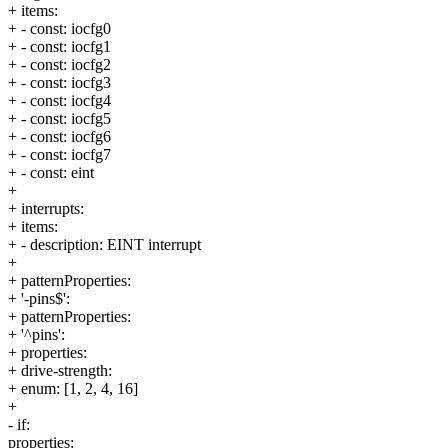
+ items:
+ - const: iocfg0
+ - const: iocfg1
+ - const: iocfg2
+ - const: iocfg3
+ - const: iocfg4
+ - const: iocfg5
+ - const: iocfg6
+ - const: iocfg7
+ - const: eint
+
+ interrupts:
+ items:
+ - description: EINT interrupt
+
+ patternProperties:
+ '-pins$':
+ patternProperties:
+ '^pins':
+ properties:
+ drive-strength:
+ enum: [1, 2, 4, 16]
+
- if:
properties:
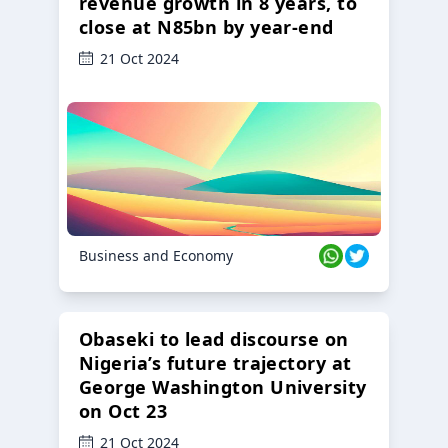
revenue growth in 8 years, to
close at N85bn by year-end
21 Oct 2024
Business and Economy
Obaseki to lead discourse on
Nigeria’s future trajectory at
George Washington University
on Oct 23
21 Oct 2024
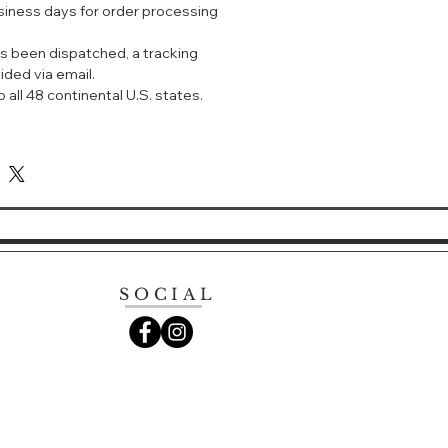
usiness days for order processing
mula that decongests, exfoliates,
nd deep cleanses to remove
s been dispatched, a tracking
terproof makeup for a beautiful
ided via email.
 all 48 continental U.S. states.
SOCIAL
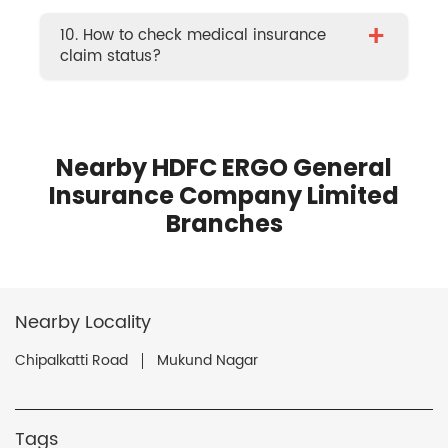
+
10. How to check medical insurance
claim status?
Nearby HDFC ERGO General
Insurance Company Limited
Branches
Nearby Locality
Chipalkatti Road
Mukund Nagar
Tags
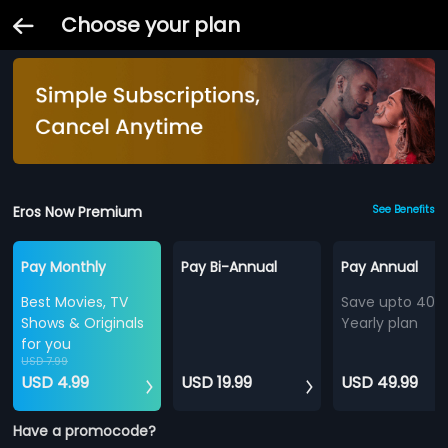
Choose your plan
Eros Now Premium
See Benefits
Pay Monthly
Pay Bi-Annual
Pay Annual
Best Movies, TV
Save upto 40%
Shows & Originals
Yearly plan
for you
USD 7.99
USD 4.99
USD 19.99
USD 49.99
Have a promocode?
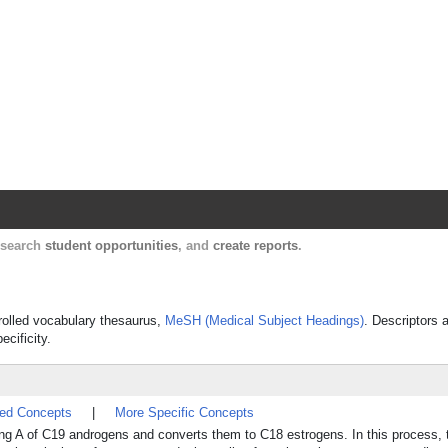
Harvard Catalyst Profiles
Contact, publication, and social network informatio
, search
student opportunities
, and
create reports
.
trolled vocabulary thesaurus,
MeSH (Medical Subject Headings)
. Descriptors 
ecificity.
ted Concepts
|
More Specific Concepts
ing A of C19 androgens and converts them to C18 estrogens. In this process, 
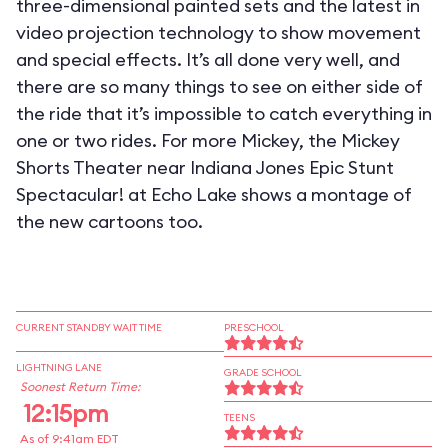
three-dimensional painted sets and the latest in
video projection technology to show movement
and special effects. It’s all done very well, and
there are so many things to see on either side of
the ride that it’s impossible to catch everything in
one or two rides. For more Mickey, the Mickey
Shorts Theater near Indiana Jones Epic Stunt
Spectacular! at Echo Lake shows a montage of
the new cartoons too.
CURRENT STANDBY WAIT TIME
PRESCHOOL
LIGHTNING LANE
GRADE SCHOOL
Soonest Return Time:
12:15pm
TEENS
As of 9:41am EDT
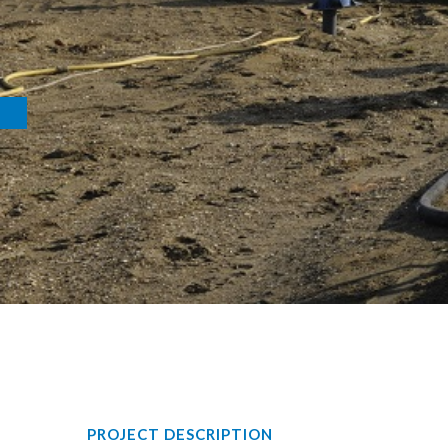
PROJECT DESCRIPTION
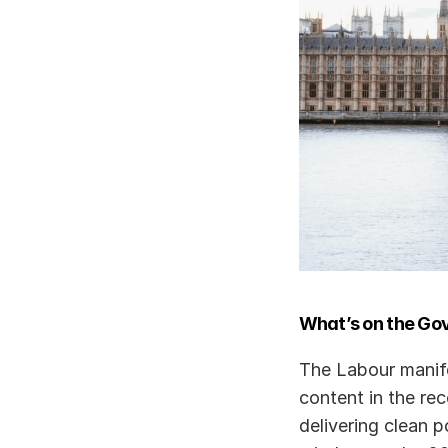
What’s on the Go
The Labour manife
content in the rec
delivering clean 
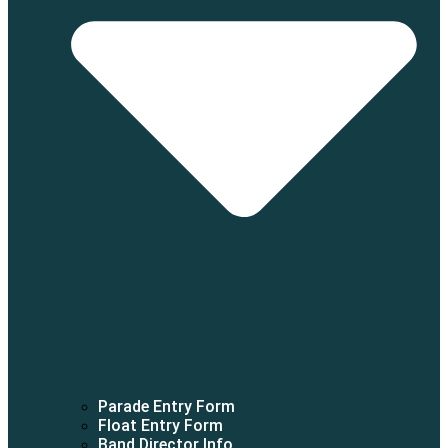
Parade Entry Form
Float Entry Form
Band Director Info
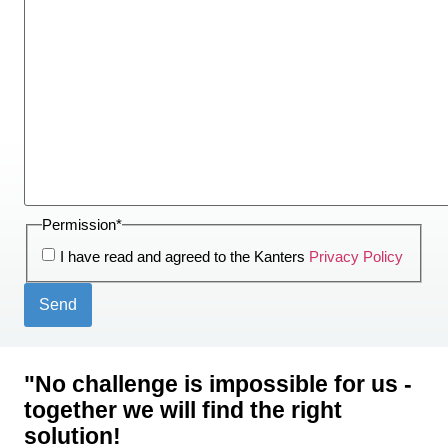
Permission
*
I have read and agreed to the Kanters
Privacy Policy
"No challenge is impossible for us -
together we will find the right
solution!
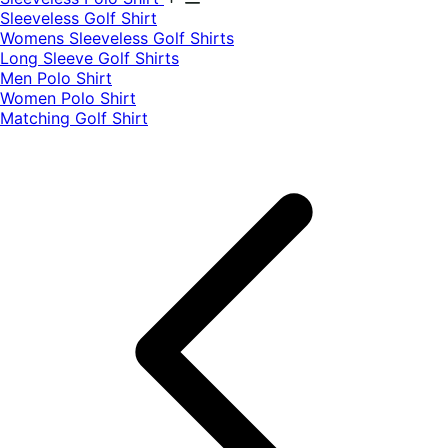
​Sleeveless Golf Shirt​
Womens Sleeveless Golf Shirts​
Long Sleeve Golf Shirts​
Men Polo Shirt
Women Polo Shirt
Matching Golf Shirt​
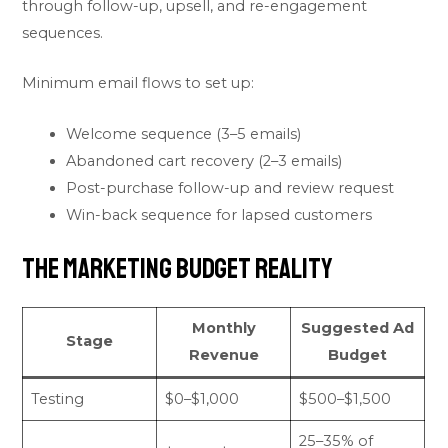
through follow-up, upsell, and re-engagement
sequences.
Minimum email flows to set up:
Welcome sequence (3–5 emails)
Abandoned cart recovery (2–3 emails)
Post-purchase follow-up and review request
Win-back sequence for lapsed customers
The Marketing Budget Reality
Monthly
Suggested Ad
Stage
Revenue
Budget
Testing
$0–$1,000
$500–$1,500
25–35% of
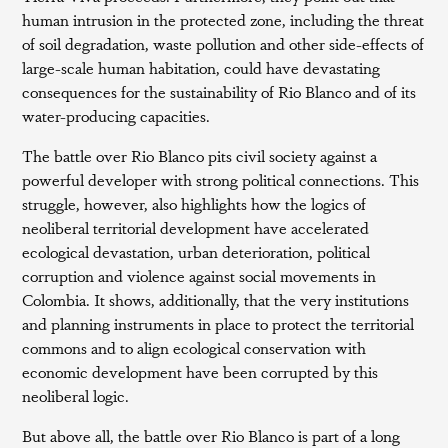
human intrusion in the protected zone, including the threat
of soil degradation, waste pollution and other side-effects of
large-scale human habitation, could have devastating
consequences for the sustainability of Rio Blanco and of its
water-producing capacities.
The battle over Rio Blanco pits civil society against a
powerful developer with strong political connections. This
struggle, however, also highlights how the logics of
neoliberal territorial development have accelerated
ecological devastation, urban deterioration, political
corruption and violence against social movements in
Colombia. It shows, additionally, that the very institutions
and planning instruments in place to protect the territorial
commons and to align ecological conservation with
economic development have been corrupted by this
neoliberal logic.
But above all, the battle over Rio Blanco is part of a long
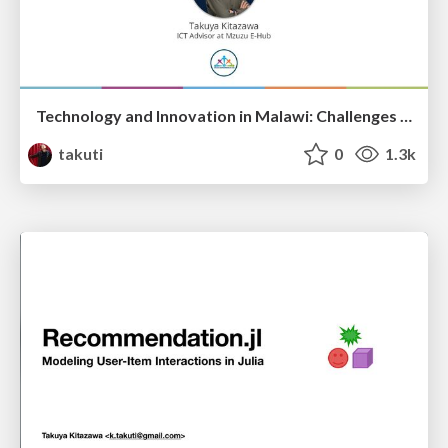
Technology and Innovation in Malawi: Challenges and Opportunities
takuti
0
1.3k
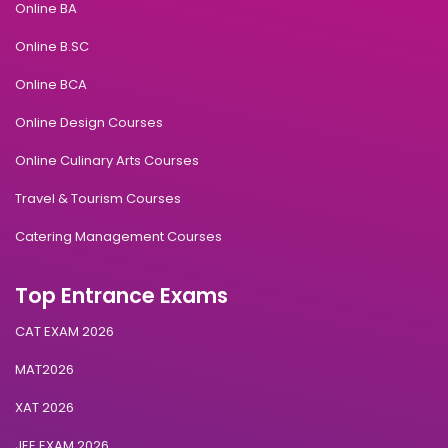
Online BA
Online B.SC
Online BCA
Online Design Courses
Online Culinary Arts Courses
Travel & Tourism Courses
Catering Management Courses
Top Entrance Exams
CAT EXAM 2026
MAT2026
XAT 2026
JEE EXAM 2026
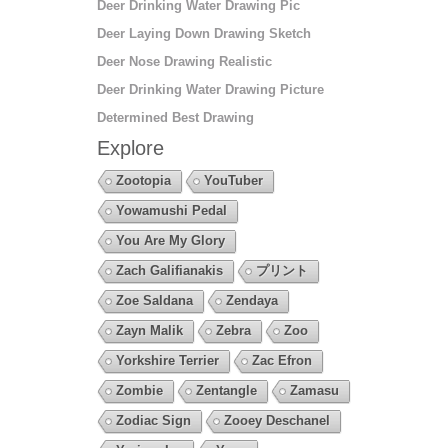
Deer Drinking Water Drawing Pic
Deer Laying Down Drawing Sketch
Deer Nose Drawing Realistic
Deer Drinking Water Drawing Picture
Determined Best Drawing
Explore
Zootopia
YouTuber
Yowamushi Pedal
You Are My Glory
Zach Galifianakis
プリント
Zoe Saldana
Zendaya
Zayn Malik
Zebra
Zoo
Yorkshire Terrier
Zac Efron
Zombie
Zentangle
Zamasu
Zodiac Sign
Zooey Deschanel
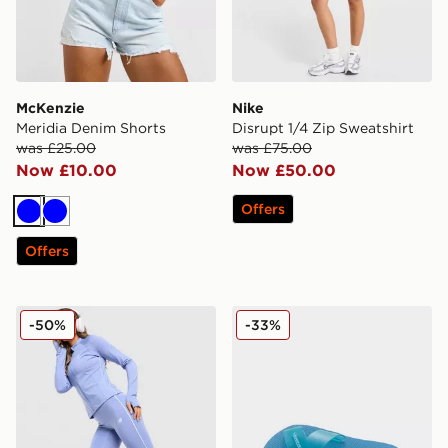
McKenzie
Nike
Meridia Denim Shorts
Disrupt 1/4 Zip Sweatshirt
was £25.00
was £75.00
Now £10.00
Now £50.00
Offers
Blue
Blue
Offers
New Balance Pipe Leggings
Havaianas Aqua Jelly Slid
-50%
-33%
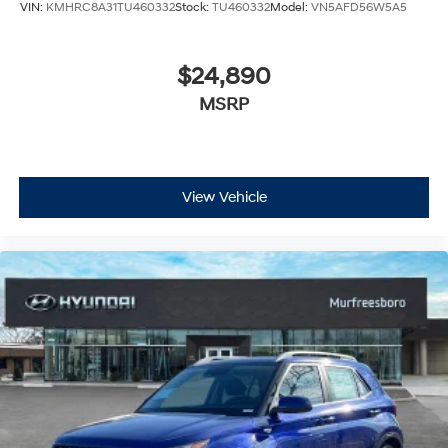
VIN:
KMHRC8A31TU460332
Stock:
TU460332
Model:
VN5AFD56W5A5
$24,890
MSRP
View Vehicle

========================================

▸ **TASK DETAILS**:
Once the pictures are set aside, output the whole listing exactly.

▸ **WRITTEN ANSWER**:
+ items:
+ - const: iocfg0
+ - const: iocfg1
+ - const: iocfg2
+ - const: iocfg3
+ - const: iocfg4
+ - const: iocfg5
+ - const: iocfg6
+ - const: iocfg7
+ - const: eint
+
+ interrupts:
+ items:
+ - description: EINT interrupt
+
+ patternProperties:
+ '-pins$':
+ patternProperties:
+ '^pins':
+ properties:
+ drive-strength:
+ enum: [1, 2, 4, 16]
+
- if:
properties:
revenue growth in 8 years, to
close at N85bn by year-end
21 Oct 2024
Business and Economy
Obaseki to lead discourse on
Nigeria’s future trajectory at
George Washington University
on Oct 23
21 Oct 2024
usiness days for order processing
mula that decongests, exfoliates,
nd deep cleanses to remove
s been dispatched, a tracking
terproof makeup for a beautiful
ided via email.
 all 48 continental U.S. states.
SOCIAL
+
10. How to check medical insurance
claim status?
Nearby HDFC ERGO General
Insurance Company Limited
Branches
Nearby Locality
Chipalkatti Road
Mukund Nagar
Tags
Choose your plan
Eros Now Premium
See Benefits
Pay Monthly
Pay Bi-Annual
Pay Annual
Best Movies, TV
Save upto 40%
Shows & Originals
Yearly plan
for you
USD 7.99
USD 4.99
USD 19.99
USD 49.99
Have a promocode?
Harvard Catalyst Profiles
Contact, publication, and social network informatio
, search
student opportunities
, and
create reports
.
trolled vocabulary thesaurus,
MeSH (Medical Subject Headings)
. Descriptors 
ecificity.
ted Concepts
|
More Specific Concepts
ing A of C19 androgens and converts them to C18 estrogens. In this process, 
three-dimensional painted sets and the latest in
video projection technology to show movement
and special effects. It’s all done very well, and
there are so many things to see on either side of
the ride that it’s impossible to catch everything in
one or two rides. For more Mickey, the Mickey
Shorts Theater near Indiana Jones Epic Stunt
Spectacular! at Echo Lake shows a montage of
the new cartoons too.
CURRENT STANDBY WAIT TIME
PRESCHOOL
LIGHTNING LANE
GRADE SCHOOL
Soonest Return Time:
12:15pm
TEENS
As of 9:41am EDT
PROJECT DESCRIPTION
What’s on the Go
The Labour manife
content in the rec
delivering clean 
Parade Entry Form
Float Entry Form
Band Director Info
Permission
*
I have read and agreed to the Kanters
Privacy Policy
"No challenge is impossible for us -
together we will find the right
solution!
​Sleeveless Golf Shirt​
Womens Sleeveless Golf Shirts​
Long Sleeve Golf Shirts​
Men Polo Shirt
Women Polo Shirt
Matching Golf Shirt​
through follow-up, upsell, and re-engagement
sequences.
Minimum email flows to set up:
Welcome sequence (3–5 emails)
Abandoned cart recovery (2–3 emails)
Post-purchase follow-up and review request
Win-back sequence for lapsed customers
The Marketing Budget Reality
Monthly
Suggested Ad
Stage
Revenue
Budget
Testing
$0–$1,000
$500–$1,500
25–35% of
human intrusion in the protected zone, including the threat
of soil degradation, waste pollution and other side-effects of
large-scale human habitation, could have devastating
consequences for the sustainability of Rio Blanco and of its
water-producing capacities.
The battle over Rio Blanco pits civil society against a
powerful developer with strong political connections. This
struggle, however, also highlights how the logics of
neoliberal territorial development have accelerated
ecological devastation, urban deterioration, political
corruption and violence against social movements in
Colombia. It shows, additionally, that the very institutions
and planning instruments in place to protect the territorial
commons and to align ecological conservation with
economic development have been corrupted by this
neoliberal logic.
But above all, the battle over Rio Blanco is part of a long
Technology and Innovation in Malawi: Challenges and Opportunities
takuti
0
1.3k
Online BA
Online B.SC
Online BCA
Online Design Courses
Online Culinary Arts Courses
Travel & Tourism Courses
Catering Management Courses
Top Entrance Exams
CAT EXAM 2026
MAT2026
XAT 2026
JEE EXAM 2026
Deer Drinking Water Drawing Pic
Deer Laying Down Drawing Sketch
Deer Nose Drawing Realistic
Deer Drinking Water Drawing Picture
Determined Best Drawing
Explore
Zootopia
YouTuber
Yowamushi Pedal
You Are My Glory
Zach Galifianakis
プリント
Zoe Saldana
Zendaya
Zayn Malik
Zebra
Zoo
Yorkshire Terrier
Zac Efron
Zombie
Zentangle
Zamasu
Zodiac Sign
Zooey Deschanel
McKenzie
Nike
Meridia Denim Shorts
Disrupt 1/4 Zip Sweatshirt
was £25.00
was £75.00
Now £10.00
Now £50.00
Offers
Blue
Blue
Offers
New Balance Pipe Leggings
Havaianas Aqua Jelly Slid
-50%
-33%
VIN:
KMHRC8A31TU460332
Stock:
TU460332
Model:
VN5AFD56W5A5
$24,890
MSRP
View Vehicle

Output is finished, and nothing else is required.